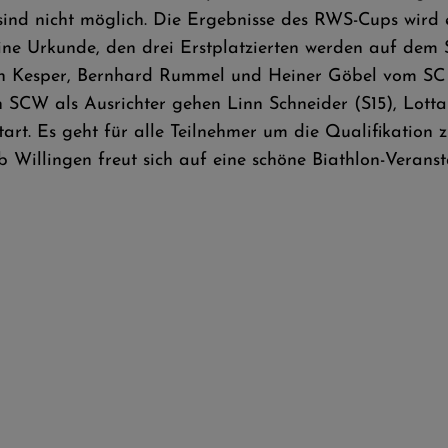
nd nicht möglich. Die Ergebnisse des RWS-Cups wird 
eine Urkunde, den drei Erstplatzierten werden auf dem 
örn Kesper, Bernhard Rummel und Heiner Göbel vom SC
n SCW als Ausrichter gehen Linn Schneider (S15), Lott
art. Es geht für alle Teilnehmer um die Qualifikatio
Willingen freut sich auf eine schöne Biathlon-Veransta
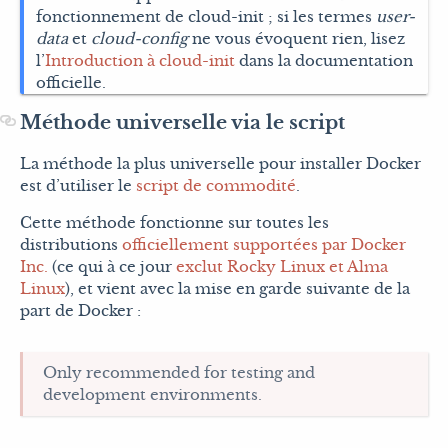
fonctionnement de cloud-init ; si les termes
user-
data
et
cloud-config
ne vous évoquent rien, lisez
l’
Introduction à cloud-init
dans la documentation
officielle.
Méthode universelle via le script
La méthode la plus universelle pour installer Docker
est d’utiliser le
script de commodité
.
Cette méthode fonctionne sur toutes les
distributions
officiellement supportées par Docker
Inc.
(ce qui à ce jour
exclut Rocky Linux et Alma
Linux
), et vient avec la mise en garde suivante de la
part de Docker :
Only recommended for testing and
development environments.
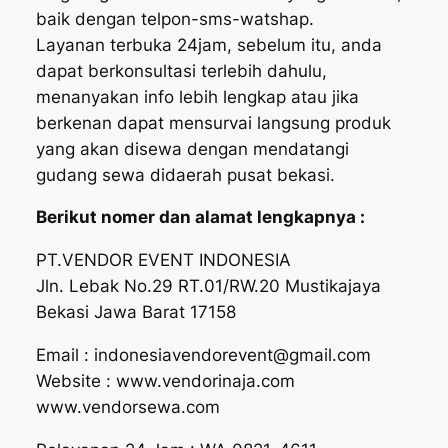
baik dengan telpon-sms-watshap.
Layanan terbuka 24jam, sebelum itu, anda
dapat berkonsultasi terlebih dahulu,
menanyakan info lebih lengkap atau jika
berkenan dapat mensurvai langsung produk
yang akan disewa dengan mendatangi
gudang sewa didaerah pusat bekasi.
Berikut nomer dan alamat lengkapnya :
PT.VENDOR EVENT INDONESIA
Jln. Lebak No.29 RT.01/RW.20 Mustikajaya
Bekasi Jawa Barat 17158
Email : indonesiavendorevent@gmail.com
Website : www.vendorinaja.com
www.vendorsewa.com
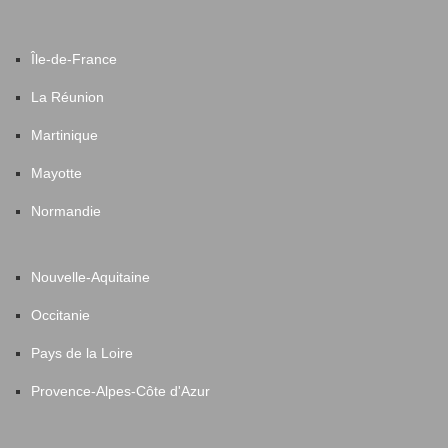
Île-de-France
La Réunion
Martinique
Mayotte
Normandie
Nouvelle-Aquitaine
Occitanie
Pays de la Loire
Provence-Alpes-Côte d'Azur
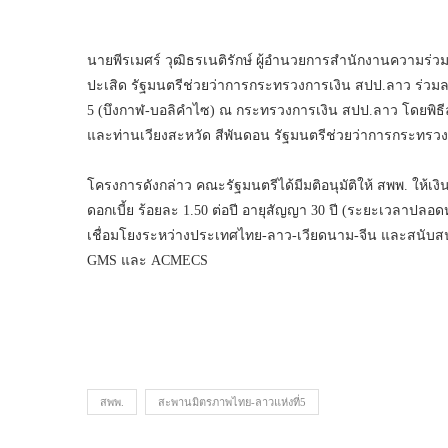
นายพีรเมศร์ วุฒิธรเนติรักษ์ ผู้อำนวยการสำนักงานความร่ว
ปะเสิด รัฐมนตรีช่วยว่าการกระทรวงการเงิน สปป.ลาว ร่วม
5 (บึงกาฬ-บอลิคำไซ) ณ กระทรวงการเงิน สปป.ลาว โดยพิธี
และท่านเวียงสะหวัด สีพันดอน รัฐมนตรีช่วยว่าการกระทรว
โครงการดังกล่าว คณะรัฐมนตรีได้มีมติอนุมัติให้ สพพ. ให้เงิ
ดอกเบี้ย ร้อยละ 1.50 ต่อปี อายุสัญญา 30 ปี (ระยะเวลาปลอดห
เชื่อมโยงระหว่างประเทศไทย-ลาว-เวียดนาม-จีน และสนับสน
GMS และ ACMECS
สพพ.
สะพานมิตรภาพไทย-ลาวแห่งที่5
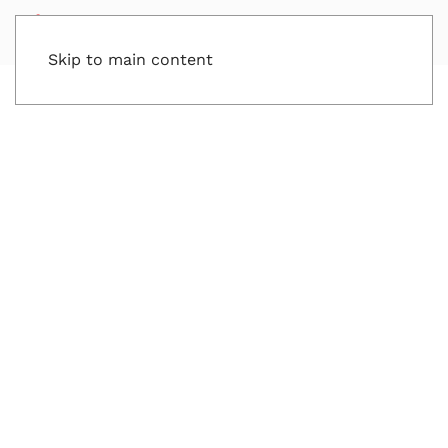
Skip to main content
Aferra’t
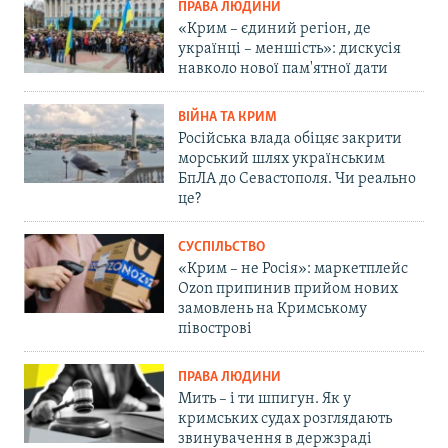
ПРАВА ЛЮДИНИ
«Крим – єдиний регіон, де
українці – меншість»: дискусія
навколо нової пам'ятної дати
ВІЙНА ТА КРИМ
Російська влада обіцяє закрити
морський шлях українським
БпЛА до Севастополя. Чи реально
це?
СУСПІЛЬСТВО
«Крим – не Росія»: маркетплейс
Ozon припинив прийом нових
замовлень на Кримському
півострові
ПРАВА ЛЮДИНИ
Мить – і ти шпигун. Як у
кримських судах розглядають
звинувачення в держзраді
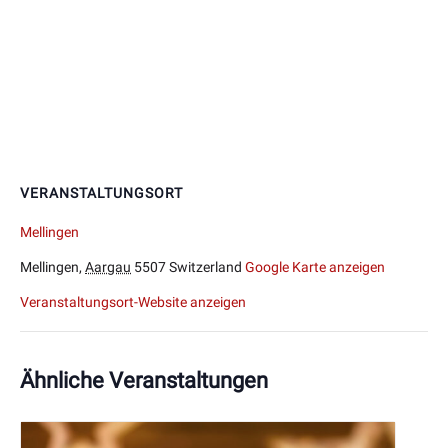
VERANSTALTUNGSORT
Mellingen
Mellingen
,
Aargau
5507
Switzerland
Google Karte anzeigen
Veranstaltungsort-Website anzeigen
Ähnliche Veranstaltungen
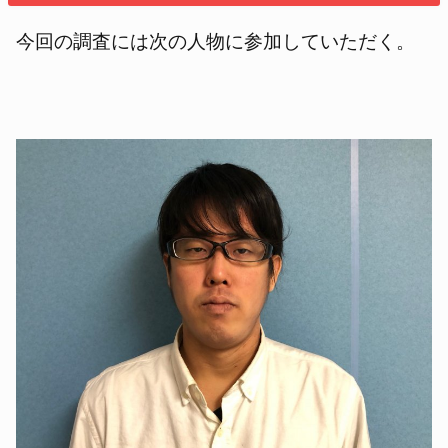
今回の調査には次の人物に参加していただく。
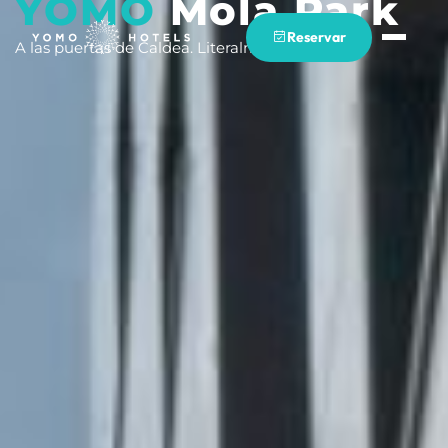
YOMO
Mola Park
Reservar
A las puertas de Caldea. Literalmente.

▸ **Task details**: Return every line of text in the listing above without any changes, and please leave the pictures out.

▸ **Expected answer**:
nd nicht möglich. Die Ergebnisse des RWS-Cups wird 
eine Urkunde, den drei Erstplatzierten werden auf dem 
örn Kesper, Bernhard Rummel und Heiner Göbel vom SC
n SCW als Ausrichter gehen Linn Schneider (S15), Lott
art. Es geht für alle Teilnehmer um die Qualifikatio
Willingen freut sich auf eine schöne Biathlon-Veransta
fonctionnement de cloud-init ; si les termes
user-
data
et
cloud-config
ne vous évoquent rien, lisez
l’
Introduction à cloud-init
dans la documentation
officielle.
Méthode universelle via le script
La méthode la plus universelle pour installer Docker
est d’utiliser le
script de commodité
.
Cette méthode fonctionne sur toutes les
distributions
officiellement supportées par Docker
Inc.
(ce qui à ce jour
exclut Rocky Linux et Alma
Linux
), et vient avec la mise en garde suivante de la
part de Docker :
Only recommended for testing and
development environments.
baik dengan telpon-sms-watshap.
Layanan terbuka 24jam, sebelum itu, anda
dapat berkonsultasi terlebih dahulu,
menanyakan info lebih lengkap atau jika
berkenan dapat mensurvai langsung produk
yang akan disewa dengan mendatangi
gudang sewa didaerah pusat bekasi.
Berikut nomer dan alamat lengkapnya :
PT.VENDOR EVENT INDONESIA
Jln. Lebak No.29 RT.01/RW.20 Mustikajaya
Bekasi Jawa Barat 17158
Email : indonesiavendorevent@gmail.com
Website : www.vendorinaja.com
www.vendorsewa.com
Île-de-France
La Réunion
Martinique
Mayotte
Normandie
Nouvelle-Aquitaine
Occitanie
Pays de la Loire
Provence-Alpes-Côte d'Azur
นายพีรเมศร์ วุฒิธรเนติรักษ์ ผู้อำนวยการสำนักงานความร่ว
ปะเสิด รัฐมนตรีช่วยว่าการกระทรวงการเงิน สปป.ลาว ร่วม
5 (บึงกาฬ-บอลิคำไซ) ณ กระทรวงการเงิน สปป.ลาว โดยพิธี
และท่านเวียงสะหวัด สีพันดอน รัฐมนตรีช่วยว่าการกระทรว
โครงการดังกล่าว คณะรัฐมนตรีได้มีมติอนุมัติให้ สพพ. ให้เงิ
ดอกเบี้ย ร้อยละ 1.50 ต่อปี อายุสัญญา 30 ปี (ระยะเวลาปลอดห
เชื่อมโยงระหว่างประเทศไทย-ลาว-เวียดนาม-จีน และสนับสน
GMS และ ACMECS
สพพ.
สะพานมิตรภาพไทย-ลาวแห่งที่5
Skip to main content
Aferra’t
ПРАВА ЛЮДИНИ
«Крим – єдиний регіон, де
українці – меншість»: дискусія
навколо нової пам'ятної дати
ВІЙНА ТА КРИМ
Російська влада обіцяє закрити
морський шлях українським
БпЛА до Севастополя. Чи реально
це?
СУСПІЛЬСТВО
«Крим – не Росія»: маркетплейс
Ozon припинив прийом нових
замовлень на Кримському
півострові
ПРАВА ЛЮДИНИ
Мить – і ти шпигун. Як у
кримських судах розглядають
звинувачення в держзраді
VERANSTALTUNGSORT
Mellingen
Mellingen
,
Aargau
5507
Switzerland
Google Karte anzeigen
Veranstaltungsort-Website anzeigen
Ähnliche Veranstaltungen
今回の調査には次の人物に参加していただく。
YOMO
Mola Park
Reservar
A las puertas de Caldea. Literalmente.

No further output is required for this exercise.